## WHAT THE TASK REQUIRES
Could you print all of the data below again, exactly?

## RECORDS PROVIDED

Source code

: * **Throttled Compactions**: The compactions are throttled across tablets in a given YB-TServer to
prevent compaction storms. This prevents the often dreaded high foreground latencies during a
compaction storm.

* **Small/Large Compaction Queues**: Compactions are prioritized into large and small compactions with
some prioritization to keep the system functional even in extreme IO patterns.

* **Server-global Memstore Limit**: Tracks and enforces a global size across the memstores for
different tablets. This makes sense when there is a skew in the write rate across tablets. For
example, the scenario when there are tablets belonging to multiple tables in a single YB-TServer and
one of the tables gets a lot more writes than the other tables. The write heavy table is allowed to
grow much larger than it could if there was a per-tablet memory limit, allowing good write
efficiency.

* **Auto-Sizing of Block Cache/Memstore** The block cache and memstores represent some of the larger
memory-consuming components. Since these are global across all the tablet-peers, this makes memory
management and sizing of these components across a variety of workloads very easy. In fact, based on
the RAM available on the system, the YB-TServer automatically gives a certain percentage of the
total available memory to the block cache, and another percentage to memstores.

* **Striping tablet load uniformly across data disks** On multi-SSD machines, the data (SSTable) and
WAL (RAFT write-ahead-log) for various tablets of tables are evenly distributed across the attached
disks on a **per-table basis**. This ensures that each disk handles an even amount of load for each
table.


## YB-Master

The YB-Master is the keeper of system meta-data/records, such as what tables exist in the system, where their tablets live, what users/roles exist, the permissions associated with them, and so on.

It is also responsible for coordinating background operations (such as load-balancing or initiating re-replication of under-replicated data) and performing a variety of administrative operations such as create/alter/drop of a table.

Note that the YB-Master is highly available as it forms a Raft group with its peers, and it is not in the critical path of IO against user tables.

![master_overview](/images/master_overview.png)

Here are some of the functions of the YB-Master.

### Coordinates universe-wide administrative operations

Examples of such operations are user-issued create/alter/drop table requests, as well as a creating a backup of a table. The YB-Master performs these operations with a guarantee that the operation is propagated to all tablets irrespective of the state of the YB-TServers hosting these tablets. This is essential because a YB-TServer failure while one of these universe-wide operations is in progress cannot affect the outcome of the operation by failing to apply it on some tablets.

## RESPONSE BOX
Source code

: * **Throttled Compactions**: The compactions are throttled across tablets in a given YB-TServer to
prevent compaction storms. This prevents the often dreaded high foreground latencies during a
compaction storm.

* **Small/Large Compaction Queues**: Compactions are prioritized into large and small compactions with
some prioritization to keep the system functional even in extreme IO patterns.

* **Server-global Memstore Limit**: Tracks and enforces a global size across the memstores for
different tablets. This makes sense when there is a skew in the write rate across tablets. For
example, the scenario when there are tablets belonging to multiple tables in a single YB-TServer and
one of the tables gets a lot more writes than the other tables. The write heavy table is allowed to
grow much larger than it could if there was a per-tablet memory limit, allowing good write
efficiency.

* **Auto-Sizing of Block Cache/Memstore** The block cache and memstores represent some of the larger
memory-consuming components. Since these are global across all the tablet-peers, this makes memory
management and sizing of these components across a variety of workloads very easy. In fact, based on
the RAM available on the system, the YB-TServer automatically gives a certain percentage of the
total available memory to the block cache, and another percentage to memstores.

* **Striping tablet load uniformly across data disks** On multi-SSD machines, the data (SSTable) and
WAL (RAFT write-ahead-log) for various tablets of tables are evenly distributed across the attached
disks on a **per-table basis**. This ensures that each disk handles an even amount of load for each
table.


## YB-Master

The YB-Master is the keeper of system meta-data/records, such as what tables exist in the system, where their tablets live, what users/roles exist, the permissions associated with them, and so on.

It is also responsible for coordinating background operations (such as load-balancing or initiating re-replication of under-replicated data) and performing a variety of administrative operations such as create/alter/drop of a table.

Note that the YB-Master is highly available as it forms a Raft group with its peers, and it is not in the critical path of IO against user tables.

![master_overview](/images/master_overview.png)

Here are some of the functions of the YB-Master.

### Coordinates universe-wide administrative operations

Examples of such operations are user-issued create/alter/drop table requests, as well as a creating a backup of a table. The YB-Master performs these operations with a guarantee that the operation is propagated to all tablets irrespective of the state of the YB-TServers hosting these tablets. This is essential because a YB-TServer failure while one of these universe-wide operations is in progress cannot affect the outcome of the operation by failing to apply it on some tablets.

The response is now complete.